**Provided material**
=====

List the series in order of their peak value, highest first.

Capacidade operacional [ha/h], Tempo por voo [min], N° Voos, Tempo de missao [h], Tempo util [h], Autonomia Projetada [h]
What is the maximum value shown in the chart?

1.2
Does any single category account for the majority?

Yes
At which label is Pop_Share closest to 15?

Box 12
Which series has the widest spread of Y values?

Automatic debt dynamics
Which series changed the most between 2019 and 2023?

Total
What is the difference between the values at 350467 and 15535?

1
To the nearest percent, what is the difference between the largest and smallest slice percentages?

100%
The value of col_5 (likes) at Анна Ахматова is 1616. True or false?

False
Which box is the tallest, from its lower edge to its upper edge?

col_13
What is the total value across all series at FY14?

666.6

=====

**Goal of the exercise**
Switch "series" to "data set" throughout the records above, leaving everything else unchanged.

**Your solution**
List the data set in order of their peak value, highest first.

Capacidade operacional [ha/h], Tempo por voo [min], N° Voos, Tempo de missao [h], Tempo util [h], Autonomia Projetada [h]
What is the maximum value shown in the chart?

1.2
Does any single category account for the majority?

Yes
At which label is Pop_Share closest to 15?

Box 12
Which data set has the widest spread of Y values?

Automatic debt dynamics
Which data set changed the most between 2019 and 2023?

Total
What is the difference between the values at 350467 and 15535?

1
To the nearest percent, what is the difference between the largest and smallest slice percentages?

100%
The value of col_5 (likes) at Анна Ахматова is 1616. True or false?

False
Which box is the tallest, from its lower edge to its upper edge?

col_13
What is the total value across all data set at FY14?

666.6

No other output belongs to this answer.